Run hands through hair, smile shyly, take a step back and then fiddle with the paper in right hand.
Oh man, I had about three good blog topic ideas and four or five lame ones; my body aches from the first hour-long ride on the big lanky gelding in over a month, followed by a day of painting ceilings; I am way behind on like, everything; I'm a confused, disorganized mess.
Scratch nose, wish to be elsewhere, push hair out of face.
I put myself on the spot here, I expect a level of performance in general that I can rarely achieve, and I'm getting tired of my own excuses!
Shift to the other foot, rub nose, scratch back of head.

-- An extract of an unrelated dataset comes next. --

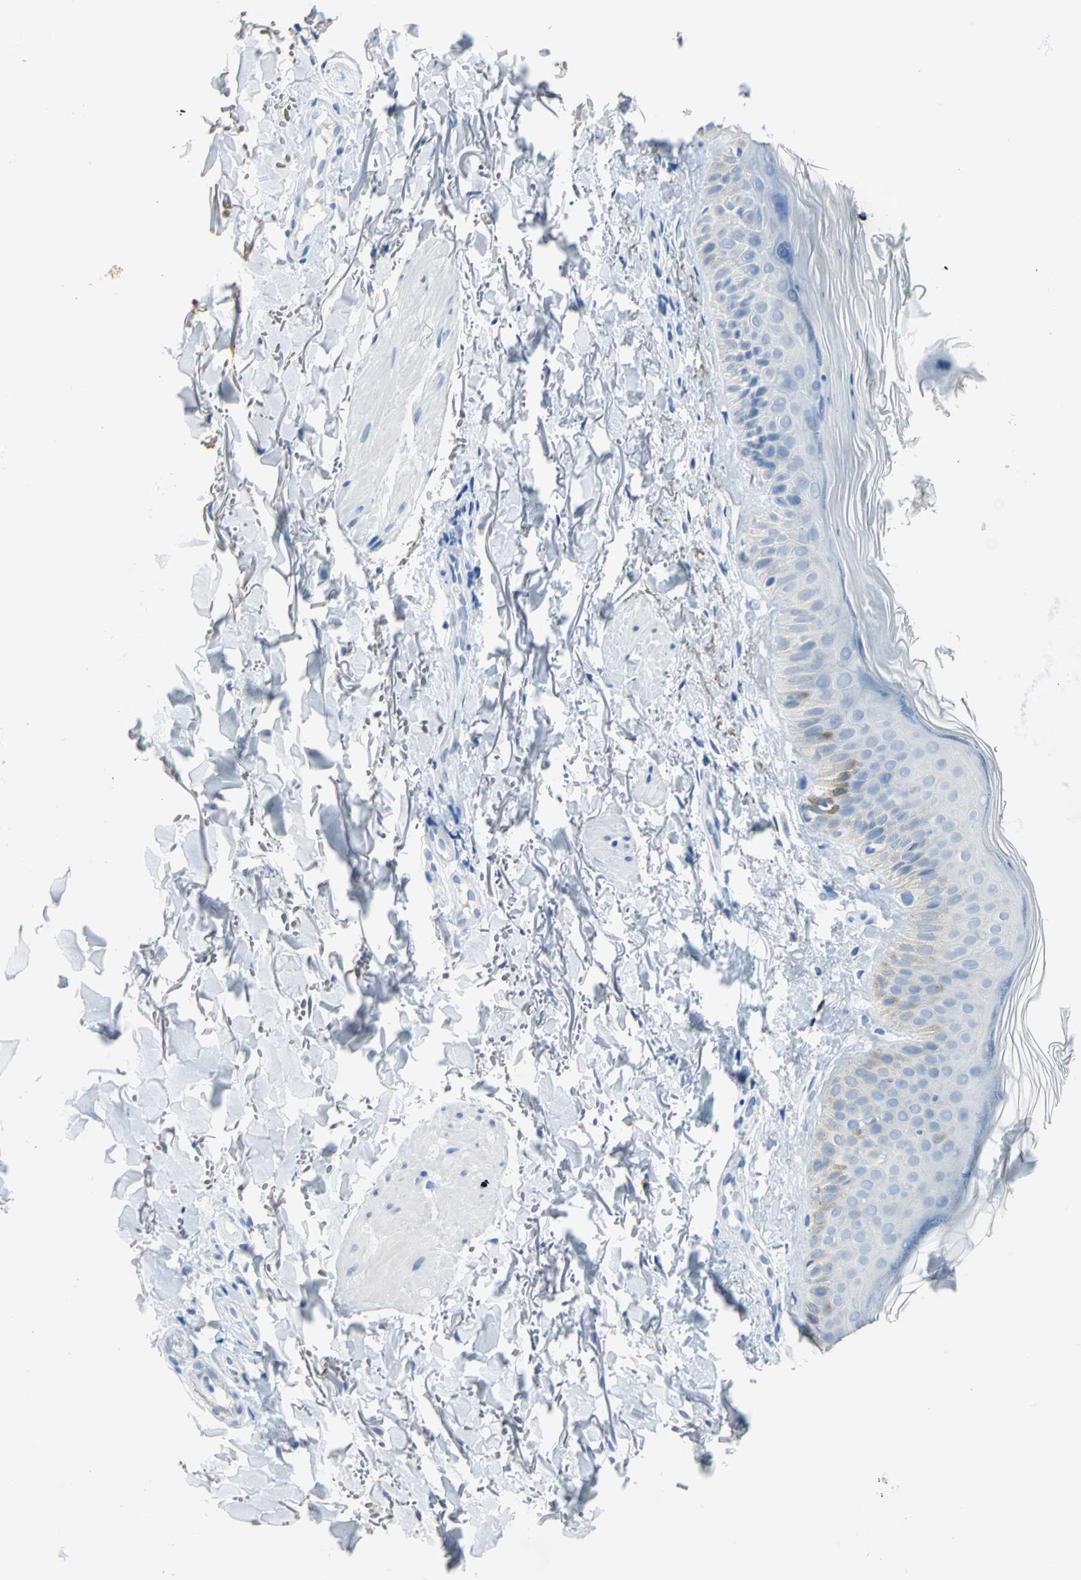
{"staining": {"intensity": "negative", "quantity": "none", "location": "none"}, "tissue": "skin", "cell_type": "Fibroblasts", "image_type": "normal", "snomed": [{"axis": "morphology", "description": "Normal tissue, NOS"}, {"axis": "topography", "description": "Skin"}], "caption": "High magnification brightfield microscopy of normal skin stained with DAB (brown) and counterstained with hematoxylin (blue): fibroblasts show no significant expression. Brightfield microscopy of immunohistochemistry (IHC) stained with DAB (3,3'-diaminobenzidine) (brown) and hematoxylin (blue), captured at high magnification.", "gene": "PKLR", "patient": {"sex": "male", "age": 71}}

You know, because in my head I have so much energy, so many ideas, that I could fuel this blog and a novel as well as countless lesson plans for any horse and rider combination, not to mention a column in the church newsletter, some disjointed poems, a few short stories and emails that may or may not make sense.
But, in real life, I'm really tired and my muscles ache... I wish the studio could magically finish itself so it can make us a living instead of depleting us... and I don't know what to do next.
Lean forward, try not to crack a grin about the absurdity of all this. Lean back. Crack half a smile.
Examining the landscape inside my head is like watching Johnny Depp present an award on live TV. Nothing ever stands perfectly still. It's quite awesome and beautiful but also kind of disheveled.
Scratch nose, raise an eyebrow, shift to other foot. Repeat.